(WHAT THE TASK REQUIRES):
What you return must be the lines of the data that hold the word "right".
________________________
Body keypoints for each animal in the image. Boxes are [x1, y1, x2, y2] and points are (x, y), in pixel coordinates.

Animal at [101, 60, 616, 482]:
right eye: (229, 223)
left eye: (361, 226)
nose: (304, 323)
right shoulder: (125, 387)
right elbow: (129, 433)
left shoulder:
________________________
(WRITTEN REPLY):
right eye: (229, 223)
right shoulder: (125, 387)
right elbow: (129, 433)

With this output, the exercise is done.